◆ **WHAT YOU WILL DO**
When you reach the line containing "M748,575l35,1 -2,65 -35,-1z" in the data below, begin returning lines exactly as written, and stop once the line containing "M660,914l2,66 -126,4 -2,-66z" has been returned.

◆ **DATA FOR THE TASK**
* * * * * * * * *

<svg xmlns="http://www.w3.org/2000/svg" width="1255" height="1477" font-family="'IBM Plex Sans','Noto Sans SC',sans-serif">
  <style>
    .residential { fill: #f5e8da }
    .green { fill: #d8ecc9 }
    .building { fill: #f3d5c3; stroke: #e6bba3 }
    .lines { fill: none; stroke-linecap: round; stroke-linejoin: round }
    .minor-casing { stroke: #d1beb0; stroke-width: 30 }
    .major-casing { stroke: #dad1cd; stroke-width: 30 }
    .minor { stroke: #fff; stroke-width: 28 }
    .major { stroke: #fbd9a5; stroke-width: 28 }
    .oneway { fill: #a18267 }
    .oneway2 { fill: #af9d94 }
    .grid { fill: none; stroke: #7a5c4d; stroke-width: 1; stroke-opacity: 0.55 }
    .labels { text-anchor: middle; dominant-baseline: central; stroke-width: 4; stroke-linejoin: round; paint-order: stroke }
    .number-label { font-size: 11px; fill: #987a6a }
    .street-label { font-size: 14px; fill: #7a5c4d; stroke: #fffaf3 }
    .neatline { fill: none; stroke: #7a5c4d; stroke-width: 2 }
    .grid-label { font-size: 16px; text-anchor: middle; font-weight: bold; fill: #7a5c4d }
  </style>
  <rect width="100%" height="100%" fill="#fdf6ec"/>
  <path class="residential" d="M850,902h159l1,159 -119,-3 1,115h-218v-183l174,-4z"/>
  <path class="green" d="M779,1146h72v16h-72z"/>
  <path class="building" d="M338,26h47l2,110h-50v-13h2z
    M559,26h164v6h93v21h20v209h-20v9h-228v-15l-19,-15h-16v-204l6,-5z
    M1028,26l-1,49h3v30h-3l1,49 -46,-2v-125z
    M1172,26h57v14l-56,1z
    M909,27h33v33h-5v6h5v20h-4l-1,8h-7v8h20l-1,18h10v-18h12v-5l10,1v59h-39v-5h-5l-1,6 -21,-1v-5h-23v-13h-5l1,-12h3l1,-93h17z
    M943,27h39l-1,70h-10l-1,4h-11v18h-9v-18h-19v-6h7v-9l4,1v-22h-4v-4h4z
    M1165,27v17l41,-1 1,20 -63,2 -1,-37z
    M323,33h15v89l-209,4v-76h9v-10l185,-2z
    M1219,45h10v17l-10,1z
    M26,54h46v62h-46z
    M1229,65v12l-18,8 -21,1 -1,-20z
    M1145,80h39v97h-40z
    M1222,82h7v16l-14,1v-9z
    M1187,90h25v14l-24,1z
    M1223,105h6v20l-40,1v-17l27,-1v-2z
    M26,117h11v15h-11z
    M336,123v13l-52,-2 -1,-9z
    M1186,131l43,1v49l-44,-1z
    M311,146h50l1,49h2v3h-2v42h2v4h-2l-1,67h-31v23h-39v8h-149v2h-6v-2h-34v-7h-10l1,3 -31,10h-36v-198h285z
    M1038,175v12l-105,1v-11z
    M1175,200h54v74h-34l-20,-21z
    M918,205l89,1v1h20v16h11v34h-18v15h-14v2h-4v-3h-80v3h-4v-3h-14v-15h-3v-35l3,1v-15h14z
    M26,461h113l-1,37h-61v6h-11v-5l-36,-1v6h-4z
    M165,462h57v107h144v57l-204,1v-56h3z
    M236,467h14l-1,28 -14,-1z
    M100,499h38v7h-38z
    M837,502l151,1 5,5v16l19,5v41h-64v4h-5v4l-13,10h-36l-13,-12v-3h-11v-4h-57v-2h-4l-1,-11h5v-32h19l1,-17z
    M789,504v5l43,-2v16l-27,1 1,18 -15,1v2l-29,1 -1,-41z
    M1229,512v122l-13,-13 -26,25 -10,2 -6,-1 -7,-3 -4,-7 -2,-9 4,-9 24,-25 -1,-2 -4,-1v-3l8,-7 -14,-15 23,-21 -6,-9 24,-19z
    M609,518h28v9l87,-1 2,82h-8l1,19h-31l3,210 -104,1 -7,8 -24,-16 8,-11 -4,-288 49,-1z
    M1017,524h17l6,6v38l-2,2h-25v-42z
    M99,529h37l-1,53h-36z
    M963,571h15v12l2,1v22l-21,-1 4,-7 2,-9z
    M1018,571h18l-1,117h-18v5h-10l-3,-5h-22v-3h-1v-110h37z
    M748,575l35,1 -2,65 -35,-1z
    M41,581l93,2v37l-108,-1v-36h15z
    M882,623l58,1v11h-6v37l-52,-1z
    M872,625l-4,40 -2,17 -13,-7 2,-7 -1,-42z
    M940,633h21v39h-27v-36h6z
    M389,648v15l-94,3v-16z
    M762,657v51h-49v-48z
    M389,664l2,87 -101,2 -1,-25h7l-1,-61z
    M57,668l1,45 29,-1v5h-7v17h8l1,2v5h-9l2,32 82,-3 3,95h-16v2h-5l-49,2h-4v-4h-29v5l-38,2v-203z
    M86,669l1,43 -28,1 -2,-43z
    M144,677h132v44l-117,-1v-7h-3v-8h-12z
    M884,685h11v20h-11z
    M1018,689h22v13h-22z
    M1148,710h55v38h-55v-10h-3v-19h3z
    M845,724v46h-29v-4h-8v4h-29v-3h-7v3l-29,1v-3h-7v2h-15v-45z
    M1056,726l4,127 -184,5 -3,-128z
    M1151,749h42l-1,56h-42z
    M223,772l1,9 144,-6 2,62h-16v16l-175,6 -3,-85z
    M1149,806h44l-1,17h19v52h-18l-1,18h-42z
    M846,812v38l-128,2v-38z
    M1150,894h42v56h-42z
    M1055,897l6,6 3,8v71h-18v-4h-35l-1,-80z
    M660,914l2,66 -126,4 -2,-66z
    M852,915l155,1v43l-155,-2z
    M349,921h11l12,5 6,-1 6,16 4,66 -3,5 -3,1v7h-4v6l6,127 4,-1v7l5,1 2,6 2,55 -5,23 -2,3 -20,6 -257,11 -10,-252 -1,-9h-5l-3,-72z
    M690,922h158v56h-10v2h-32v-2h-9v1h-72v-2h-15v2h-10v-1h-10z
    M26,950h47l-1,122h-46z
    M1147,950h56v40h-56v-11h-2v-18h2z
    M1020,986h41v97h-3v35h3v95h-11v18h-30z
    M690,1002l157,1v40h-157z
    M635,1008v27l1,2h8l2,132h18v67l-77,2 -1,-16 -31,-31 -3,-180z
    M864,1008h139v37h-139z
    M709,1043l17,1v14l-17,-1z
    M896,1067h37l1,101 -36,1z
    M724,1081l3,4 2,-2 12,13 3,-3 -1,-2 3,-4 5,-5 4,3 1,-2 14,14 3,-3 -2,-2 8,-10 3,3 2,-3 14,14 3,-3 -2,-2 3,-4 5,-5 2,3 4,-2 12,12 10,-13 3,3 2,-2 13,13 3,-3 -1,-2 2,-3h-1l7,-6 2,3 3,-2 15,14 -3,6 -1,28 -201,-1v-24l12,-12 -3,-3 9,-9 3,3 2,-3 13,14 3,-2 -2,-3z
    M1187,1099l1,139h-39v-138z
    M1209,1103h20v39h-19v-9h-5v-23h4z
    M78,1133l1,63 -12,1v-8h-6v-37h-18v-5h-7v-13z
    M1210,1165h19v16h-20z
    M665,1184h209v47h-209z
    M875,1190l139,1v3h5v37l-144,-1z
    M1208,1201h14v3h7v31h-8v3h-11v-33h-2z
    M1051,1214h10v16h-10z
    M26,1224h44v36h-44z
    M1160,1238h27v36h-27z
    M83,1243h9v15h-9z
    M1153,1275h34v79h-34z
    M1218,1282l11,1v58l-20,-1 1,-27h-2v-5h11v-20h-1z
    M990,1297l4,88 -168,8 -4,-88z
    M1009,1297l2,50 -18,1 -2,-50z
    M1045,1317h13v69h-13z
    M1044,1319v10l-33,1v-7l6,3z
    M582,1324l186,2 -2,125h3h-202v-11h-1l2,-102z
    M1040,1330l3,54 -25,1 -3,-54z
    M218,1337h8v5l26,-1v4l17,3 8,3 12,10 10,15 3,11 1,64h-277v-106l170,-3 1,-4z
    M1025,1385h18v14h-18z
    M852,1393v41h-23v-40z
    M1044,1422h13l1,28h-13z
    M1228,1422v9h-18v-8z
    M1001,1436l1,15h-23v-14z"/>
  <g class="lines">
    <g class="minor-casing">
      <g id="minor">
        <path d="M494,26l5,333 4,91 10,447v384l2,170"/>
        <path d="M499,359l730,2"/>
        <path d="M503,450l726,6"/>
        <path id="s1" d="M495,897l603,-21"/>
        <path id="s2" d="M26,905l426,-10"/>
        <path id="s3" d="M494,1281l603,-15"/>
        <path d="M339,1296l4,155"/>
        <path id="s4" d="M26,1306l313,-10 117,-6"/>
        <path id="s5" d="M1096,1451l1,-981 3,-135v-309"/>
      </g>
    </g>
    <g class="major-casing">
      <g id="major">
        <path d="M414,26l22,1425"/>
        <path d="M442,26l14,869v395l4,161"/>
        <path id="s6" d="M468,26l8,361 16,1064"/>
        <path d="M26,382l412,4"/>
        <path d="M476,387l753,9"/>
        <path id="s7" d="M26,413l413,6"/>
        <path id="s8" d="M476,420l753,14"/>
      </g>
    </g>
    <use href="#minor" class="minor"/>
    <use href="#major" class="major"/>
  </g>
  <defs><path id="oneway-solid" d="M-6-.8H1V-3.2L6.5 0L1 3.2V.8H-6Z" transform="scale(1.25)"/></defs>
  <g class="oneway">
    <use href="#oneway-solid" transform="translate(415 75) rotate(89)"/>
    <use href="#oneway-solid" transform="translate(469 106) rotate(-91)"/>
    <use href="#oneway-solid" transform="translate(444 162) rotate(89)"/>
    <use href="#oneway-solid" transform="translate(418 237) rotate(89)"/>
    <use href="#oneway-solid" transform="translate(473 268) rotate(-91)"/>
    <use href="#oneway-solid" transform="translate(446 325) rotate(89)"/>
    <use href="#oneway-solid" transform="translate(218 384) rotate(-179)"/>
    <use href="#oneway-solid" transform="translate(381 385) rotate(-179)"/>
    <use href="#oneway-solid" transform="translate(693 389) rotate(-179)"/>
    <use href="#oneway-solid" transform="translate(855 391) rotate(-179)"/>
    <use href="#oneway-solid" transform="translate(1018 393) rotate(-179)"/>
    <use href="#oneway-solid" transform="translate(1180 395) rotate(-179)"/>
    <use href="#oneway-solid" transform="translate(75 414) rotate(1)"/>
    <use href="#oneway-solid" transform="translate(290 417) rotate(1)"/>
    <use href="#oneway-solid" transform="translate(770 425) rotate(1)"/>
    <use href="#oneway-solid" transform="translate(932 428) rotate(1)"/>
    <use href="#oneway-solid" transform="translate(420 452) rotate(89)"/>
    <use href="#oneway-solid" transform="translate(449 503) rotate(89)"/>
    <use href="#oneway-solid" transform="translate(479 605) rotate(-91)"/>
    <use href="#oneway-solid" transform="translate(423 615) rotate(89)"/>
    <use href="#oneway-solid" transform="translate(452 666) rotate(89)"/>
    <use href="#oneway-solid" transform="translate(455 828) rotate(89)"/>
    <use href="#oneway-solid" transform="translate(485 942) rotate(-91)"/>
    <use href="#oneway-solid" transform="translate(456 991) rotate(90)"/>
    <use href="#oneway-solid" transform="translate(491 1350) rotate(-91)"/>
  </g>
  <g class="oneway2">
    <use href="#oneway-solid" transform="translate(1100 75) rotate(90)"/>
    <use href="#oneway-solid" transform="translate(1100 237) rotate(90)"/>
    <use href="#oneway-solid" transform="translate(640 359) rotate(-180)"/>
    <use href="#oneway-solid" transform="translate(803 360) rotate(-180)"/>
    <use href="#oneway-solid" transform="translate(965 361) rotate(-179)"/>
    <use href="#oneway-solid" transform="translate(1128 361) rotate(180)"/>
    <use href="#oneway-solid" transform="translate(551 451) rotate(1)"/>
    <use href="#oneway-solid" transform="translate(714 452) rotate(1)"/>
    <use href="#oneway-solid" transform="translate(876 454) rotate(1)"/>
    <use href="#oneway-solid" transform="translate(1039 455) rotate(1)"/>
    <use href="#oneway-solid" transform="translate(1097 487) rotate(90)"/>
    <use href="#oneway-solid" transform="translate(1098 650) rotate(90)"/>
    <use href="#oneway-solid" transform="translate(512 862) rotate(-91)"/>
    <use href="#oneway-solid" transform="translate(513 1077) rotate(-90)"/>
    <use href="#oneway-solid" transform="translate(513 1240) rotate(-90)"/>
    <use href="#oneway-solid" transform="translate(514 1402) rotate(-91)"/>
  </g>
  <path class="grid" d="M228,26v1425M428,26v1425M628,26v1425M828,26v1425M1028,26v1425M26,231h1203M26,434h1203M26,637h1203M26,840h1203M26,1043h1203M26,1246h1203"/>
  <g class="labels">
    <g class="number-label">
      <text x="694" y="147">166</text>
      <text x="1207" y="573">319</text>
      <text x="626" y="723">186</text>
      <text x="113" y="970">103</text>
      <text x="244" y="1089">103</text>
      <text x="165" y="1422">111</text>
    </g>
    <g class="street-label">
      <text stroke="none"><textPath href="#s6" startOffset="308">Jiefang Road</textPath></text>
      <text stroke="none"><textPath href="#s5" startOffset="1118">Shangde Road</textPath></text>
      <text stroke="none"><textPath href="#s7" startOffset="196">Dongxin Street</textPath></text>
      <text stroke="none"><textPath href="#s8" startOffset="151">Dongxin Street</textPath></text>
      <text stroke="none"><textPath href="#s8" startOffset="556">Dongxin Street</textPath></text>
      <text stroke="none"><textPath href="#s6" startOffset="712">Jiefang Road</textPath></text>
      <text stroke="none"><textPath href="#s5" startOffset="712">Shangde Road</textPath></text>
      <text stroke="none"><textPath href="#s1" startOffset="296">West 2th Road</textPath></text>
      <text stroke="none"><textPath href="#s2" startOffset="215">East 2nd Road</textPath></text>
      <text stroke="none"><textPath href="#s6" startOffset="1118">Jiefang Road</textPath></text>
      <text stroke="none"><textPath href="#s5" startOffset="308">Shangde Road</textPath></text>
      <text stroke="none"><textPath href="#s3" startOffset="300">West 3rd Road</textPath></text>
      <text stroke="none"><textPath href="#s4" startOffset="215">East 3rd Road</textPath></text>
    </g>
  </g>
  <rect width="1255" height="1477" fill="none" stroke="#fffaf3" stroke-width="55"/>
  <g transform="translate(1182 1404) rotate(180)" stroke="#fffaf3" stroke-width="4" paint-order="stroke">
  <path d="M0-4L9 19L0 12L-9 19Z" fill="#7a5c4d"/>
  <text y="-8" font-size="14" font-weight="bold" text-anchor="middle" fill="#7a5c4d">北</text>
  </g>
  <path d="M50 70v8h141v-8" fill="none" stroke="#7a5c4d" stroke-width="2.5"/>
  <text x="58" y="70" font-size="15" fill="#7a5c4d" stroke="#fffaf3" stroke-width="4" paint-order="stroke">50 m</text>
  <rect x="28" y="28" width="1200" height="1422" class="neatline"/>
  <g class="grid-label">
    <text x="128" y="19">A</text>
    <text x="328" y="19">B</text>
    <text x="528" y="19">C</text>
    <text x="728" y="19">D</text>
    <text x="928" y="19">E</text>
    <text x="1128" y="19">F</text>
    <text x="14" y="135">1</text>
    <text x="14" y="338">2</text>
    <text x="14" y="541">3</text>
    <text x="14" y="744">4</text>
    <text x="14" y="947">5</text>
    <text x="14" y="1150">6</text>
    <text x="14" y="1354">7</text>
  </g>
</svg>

* * * * * * * * *

◆ **ANSWER BOX**
    M748,575l35,1 -2,65 -35,-1z
    M41,581l93,2v37l-108,-1v-36h15z
    M882,623l58,1v11h-6v37l-52,-1z
    M872,625l-4,40 -2,17 -13,-7 2,-7 -1,-42z
    M940,633h21v39h-27v-36h6z
    M389,648v15l-94,3v-16z
    M762,657v51h-49v-48z
    M389,664l2,87 -101,2 -1,-25h7l-1,-61z
    M57,668l1,45 29,-1v5h-7v17h8l1,2v5h-9l2,32 82,-3 3,95h-16v2h-5l-49,2h-4v-4h-29v5l-38,2v-203z
    M86,669l1,43 -28,1 -2,-43z
    M144,677h132v44l-117,-1v-7h-3v-8h-12z
    M884,685h11v20h-11z
    M1018,689h22v13h-22z
    M1148,710h55v38h-55v-10h-3v-19h3z
    M845,724v46h-29v-4h-8v4h-29v-3h-7v3l-29,1v-3h-7v2h-15v-45z
    M1056,726l4,127 -184,5 -3,-128z
    M1151,749h42l-1,56h-42z
    M223,772l1,9 144,-6 2,62h-16v16l-175,6 -3,-85z
    M1149,806h44l-1,17h19v52h-18l-1,18h-42z
    M846,812v38l-128,2v-38z
    M1150,894h42v56h-42z
    M1055,897l6,6 3,8v71h-18v-4h-35l-1,-80z
    M660,914l2,66 -126,4 -2,-66z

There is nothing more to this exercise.